En ese momento, sin embargo, el recuerdo de la conferencia de Peter en la Academia Phillips Exeter, combinado con las listas de palabras que tenía delante, le abrió otra asombrosa posibilidad.

Langdon no creía ni por asomo en el poder de las palabras mágicas…, sin embargo, parecía bastante evidente que el hombre tatuado sí creía en ellas. Se le aceleró el pulso mientras volvía a repasar con la vista las notas garabateadas, los mapas, los textos, las páginas impresas y todas las líneas interconectadas y las notas adhesivas.

Era indudable que había un tema recurrente.

«Dios mío, ese hombre está buscando el verbum significatium… la Palabra Perdida…»

Langdon dejó que cobrara forma la idea, recordando fragmentos de la conferencia de Peter.

«Lo que busca es la Palabra Perdida. ¡Eso es lo que cree que está sepultado aquí en Washington!»

Sato se situó a su lado.

—¿Es esto lo que ha pedido? —preguntó mientras le pasaba la BlackBerry.

Langdon vio la cuadrícula numérica de ocho filas por ocho columnas que aparecía en la pantalla.

—Exacto. —Cogió un trozo de papel—. Necesitaré un bolígrafo.

Sato le dio el que tenía en el bolsillo.

—Dese prisa, por favor.

En la oficina del sótano de la Dirección de Ciencia y Tecnología, Nola Kaye estaba estudiando una vez más el documento censurado que le había llevado Rick Parrish, el especialista en seguridad de sistemas.

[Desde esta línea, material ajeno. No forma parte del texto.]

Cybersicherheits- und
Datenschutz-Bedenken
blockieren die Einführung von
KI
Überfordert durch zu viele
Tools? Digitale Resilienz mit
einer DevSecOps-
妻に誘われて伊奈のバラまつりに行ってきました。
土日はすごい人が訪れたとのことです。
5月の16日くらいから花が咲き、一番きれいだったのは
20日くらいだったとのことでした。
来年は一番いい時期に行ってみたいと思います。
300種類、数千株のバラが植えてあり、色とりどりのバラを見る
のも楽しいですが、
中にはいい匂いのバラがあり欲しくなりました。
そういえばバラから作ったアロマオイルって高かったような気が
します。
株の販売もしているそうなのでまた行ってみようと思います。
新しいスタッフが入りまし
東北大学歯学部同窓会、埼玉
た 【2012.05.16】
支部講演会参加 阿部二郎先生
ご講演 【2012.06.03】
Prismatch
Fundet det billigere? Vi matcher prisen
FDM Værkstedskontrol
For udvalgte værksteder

«¿Qué demonios hará el director de la CIA con un archivo sobre pirámides antiguas y localizaciones subterráneas secretas?»

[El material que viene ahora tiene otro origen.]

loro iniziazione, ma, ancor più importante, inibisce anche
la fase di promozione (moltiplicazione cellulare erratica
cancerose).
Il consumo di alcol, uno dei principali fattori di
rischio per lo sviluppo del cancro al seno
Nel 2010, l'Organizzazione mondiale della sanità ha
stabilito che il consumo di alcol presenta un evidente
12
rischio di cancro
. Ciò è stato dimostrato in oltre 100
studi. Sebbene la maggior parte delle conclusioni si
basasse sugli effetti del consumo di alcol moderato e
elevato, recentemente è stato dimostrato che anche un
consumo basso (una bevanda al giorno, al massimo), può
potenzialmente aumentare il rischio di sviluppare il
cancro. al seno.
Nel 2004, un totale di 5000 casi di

Cogió el teléfono y marcó un número.

Sato respondió al instante, con voz tensa.

—¿Sí, Nola? Estaba a punto de llamarte.

—Tengo información nueva —dijo Nola—. No sé muy bien cómo encaja en todo esto, pero he descubierto que hay un documento censu…

—Sea lo que sea, olvídalo —la interrumpió Sato—. No tenemos tiempo. No hemos podido capturar al objetivo y tengo todos los motivos para pensar que está a punto de hacer efectiva su amenaza.

Nola se estremeció.

—El aspecto positivo es que sabemos exactamente adónde se dirige. —Sato hizo una profunda inspiración—. El negativo es que se ha llevado el portátil.